Electronics engineering source data
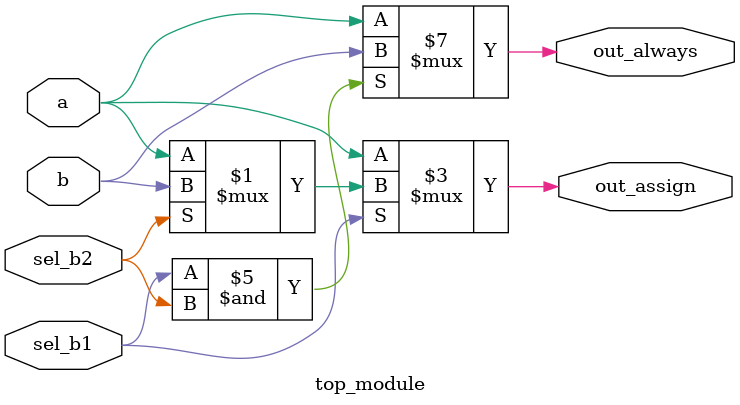
<source format=v>
module top_module(
    input a,
    input b,
    input sel_b1,
    input sel_b2,
    output wire out_assign,
    output reg out_always   ); 
    
    //assignment
    assign out_assign = sel_b1 ?   (sel_b2 ? b : a) : (sel_b2 ? a : a);
     
    //combinational logic
    always @(*) 
        begin
        if (sel_b1 & sel_b2)
            begin
                out_always = b;
            end
		else
            begin
                out_always = a; 
            end
        end

endmodule

</source>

* **Problem description**:
The lines holding the word "output" are the answer. Pull them out of the records and copy them.

* **Expected answer**:
    output wire out_assign,
    output reg out_always   ); 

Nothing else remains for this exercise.